Simulations of allosteric motions in the zinc sensor CzrA.

Abstract

The zinc sensing transcriptional repressor Staphylococcus aureus CzrA represents an excellent model system to understand how metal sensor proteins maintain cellular metal homeostasis. Zn(II) binding induces a quaternary structural switch from a "closed" conformation to a more "open" conformation, reducing the DNA binding affinity by 4 orders of magnitude. In this study, we use classical molecular dynamics and quantum mechanical/molecular mechanical molecular dynamics simulations to investigate the molecular basis for the large conformational motions and allosteric coupling free energy (~6 kcal/mol) associated with Zn(II) binding.
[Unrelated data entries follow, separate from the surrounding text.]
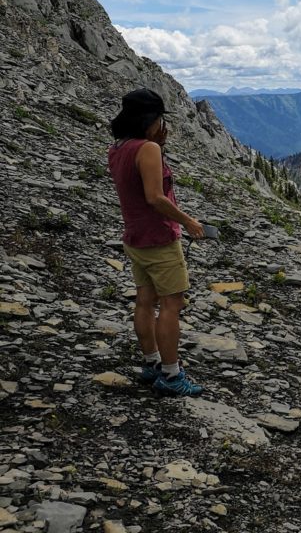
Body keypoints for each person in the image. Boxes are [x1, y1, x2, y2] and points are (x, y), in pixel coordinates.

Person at [108, 88, 205, 397]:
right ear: (150, 120)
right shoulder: (148, 148)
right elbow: (154, 197)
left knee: (145, 300)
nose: (163, 125)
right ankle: (172, 375)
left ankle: (151, 363)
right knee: (172, 305)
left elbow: (136, 191)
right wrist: (188, 221)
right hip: (159, 239)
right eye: (160, 119)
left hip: (135, 238)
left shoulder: (120, 147)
Our simulations successfully capture the closed to open allosteric switching in DNA bound CzrA on Zn(II) binding. They reveal that zinc binding quenches global conformational sampling by CzrA, whereas DNA binding enhances the mobility of residues in the allosteric metal binding sites. These findings are in close agreement with experiments. We also identify networks of residues involved in correlated and anticorrelated motions that connect the metal binding and DNA binding sites. Our analysis of the essential dynamics shows metal ion binding to be the primary driving force for the quaternary structural change in CzrA. We also show that Zn(II) binding limits the conformational space sampled by CzrA and causes the electrostatic surface potential at the DNA binding interface to become less favorable toward DNA binding. Finally, our simulations provide strong support for a proposed hydrogen-bonding pathway that physically connects the metal binding residue, His97, to the DNA binding interface through the αR helix that is present only in the Zn(II)-bound state. Overall, our simulations provide molecular-level insights into the mechanism of allosteric regulation by CzrA and demonstrate the importance of protein motion in its biological activity.